O Interrogatório e suas mudanças

José Carlos Teixeira Giorgis (*)

A Lei nº 10.792/2003, que entrou em vigor em 1º de dezembro do ano passado, além de promover modificações na Lei de Execução Penal, como nos regimes disciplinares, isolamento, cadastro nacional de vagas, construção de presídios e cumprimento e progressão das sanções, também acresceu algumas mudanças no interrogatório judicial, muitas derivadas da reiteração jurisprudencial, outras oriundas da pregação doutrinária, e que estão causando alguma polêmica no cenário jurídico brasileiro.

O Código de Processo Penal vem se mantendo hígido há mais de sessenta e três anos, passando por alguma maquiagem, aqui ou ali, sem afetar sua substância ou estrutura, constituindo-se a substituição de alguns padrões do interrogatório judicial como uma reforma acentuada.

Em primeiro lugar, o acusado que comparecer perante a autoridade judiciária, será qualificado e interrogado na presença de seu defensor, constituído ou nomeado (artigo 185), garantia que antes não se fazia presente, mas que estava implícita no da ampla defesa, incluindo-se um parágrafo no dispositivo para acolher a possibilidade de que o ato seja realizado no próprio estabelecimento prisional, garantida a segurança do juiz e dos auxiliares, em sala própria, com presença da defesa e publicidade do ato, ou, caso falte àquela garantia, a solenidade retorna ao foro(§1º).

Como já vinham praticando vários magistrados, especialmente em infrações de competência do tribunal do júri, o juiz deve assegurar o direito de entrevista reservada do acusado com seu defensor, antes de tomar o depoimento, exatamente para preparar sua versão (§ 2º).

Em obediência a cânone constitucional, após a qualificação e ciência do teor da acusação, o juiz informa o acusado o seu direito de permanecer calado, enfatizando-se que tal silêncio nem implicará em confissão, quanto mais em elemento de convicção negativa a influir na consideração da defesa (artigo 186, e § único), o que, diga-se, já constava em artigo apartado desta prova.

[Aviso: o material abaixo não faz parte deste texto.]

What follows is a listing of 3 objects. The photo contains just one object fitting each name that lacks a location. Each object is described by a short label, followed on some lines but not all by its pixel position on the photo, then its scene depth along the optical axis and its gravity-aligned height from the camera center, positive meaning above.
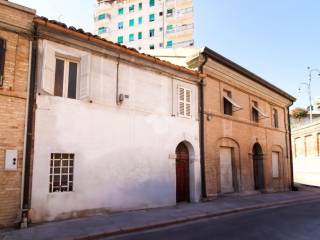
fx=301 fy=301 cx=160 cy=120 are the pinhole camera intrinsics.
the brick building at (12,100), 7.99 +1.72
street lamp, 39.16 +9.21
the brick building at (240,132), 14.72 +1.68
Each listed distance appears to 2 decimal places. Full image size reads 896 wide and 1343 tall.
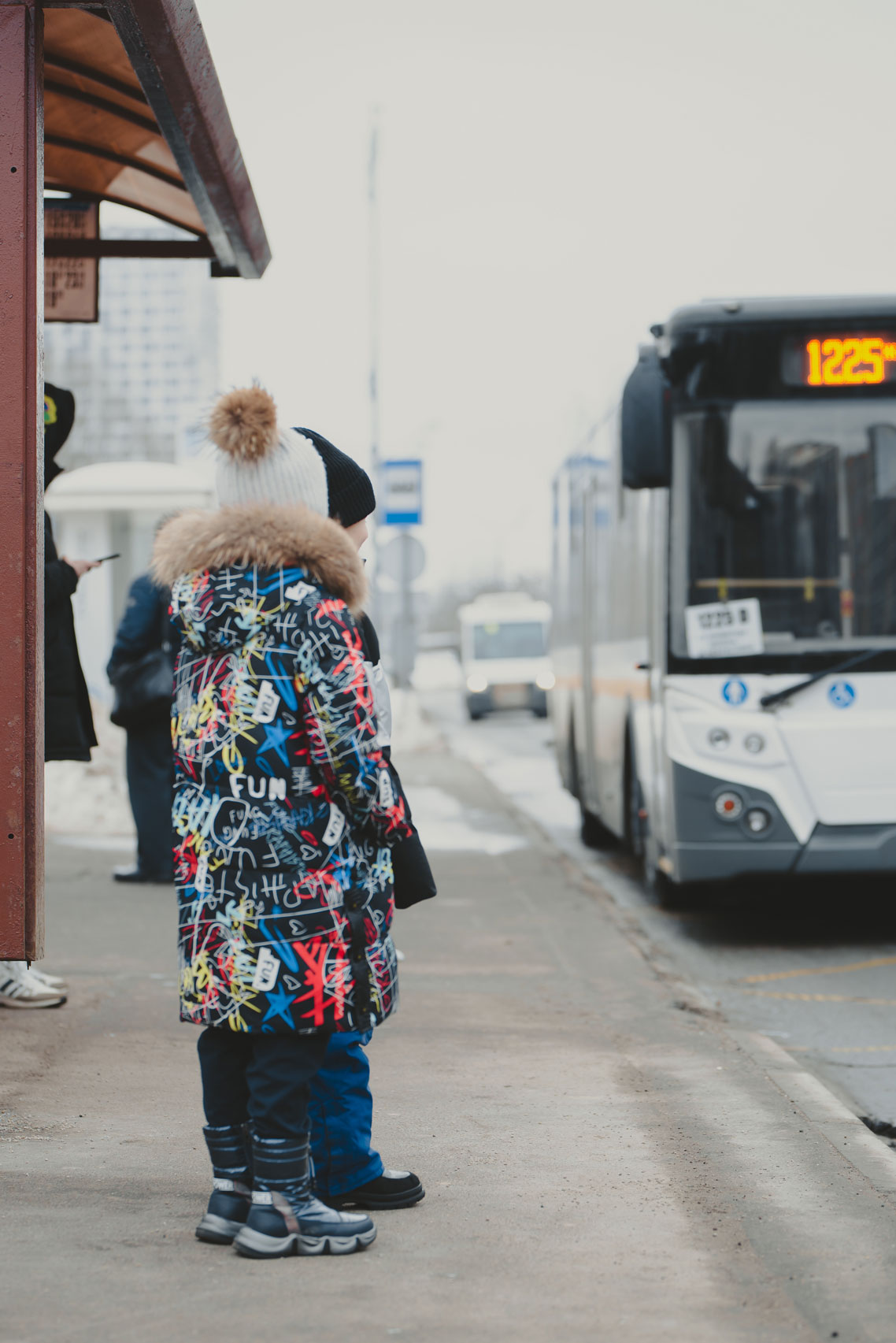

Ao ordenar as perguntas habitualmente feitas ao depoente, a prescrição alterada informa que o interrogatório contém duas etapas, sobre a pessoa do acusado e sobre o fato, nada mais fazendo que digitar lição dos manuais, eis que na primeira fase se trata dos antecedentes e passado do agente e após, sua participação no evento delituoso (artigo 187, anterior artigo 188).

Em inovação relevante, que não era seguida por muitos julgadores, embora se tratasse de respeito ao contraditório, agora se comanda ao juiz que, findo o interrogatório, as partes devem ser indagadas sobre a existência de algo que não fora devidamente esclarecido, formulando as perguntas correspondentes se assim achar pertinente (artigo 188), superando posição conservadora que entendia a inquirição como ato presidencial absoluto, onde somente o magistrado perquiria.

Desnecessariamente se repetem as providências a tomar para o interrogatório do mudo, do surdo e do surdo-mudo, onde não houve transfiguração relevante (artigo 192 e incisos), como também quanto à intervenção do intérprete para quem não fale a língua nacional (artigo 193), providências quanto à falta de assinatura ou analfabetismo (artigo 195) e possibilidade de realizar-se outro interrogatório a qualquer tempo, agora, de ofício ou a pedido fundamentado de qualquer parte, isso sim exercício de direito do acusado.

Como se vê, embora as boas intenções, a cirurgia não foi invasiva, permanecendo na epiderme desta importante prova, salvo uma ou outra injeção endovenosa.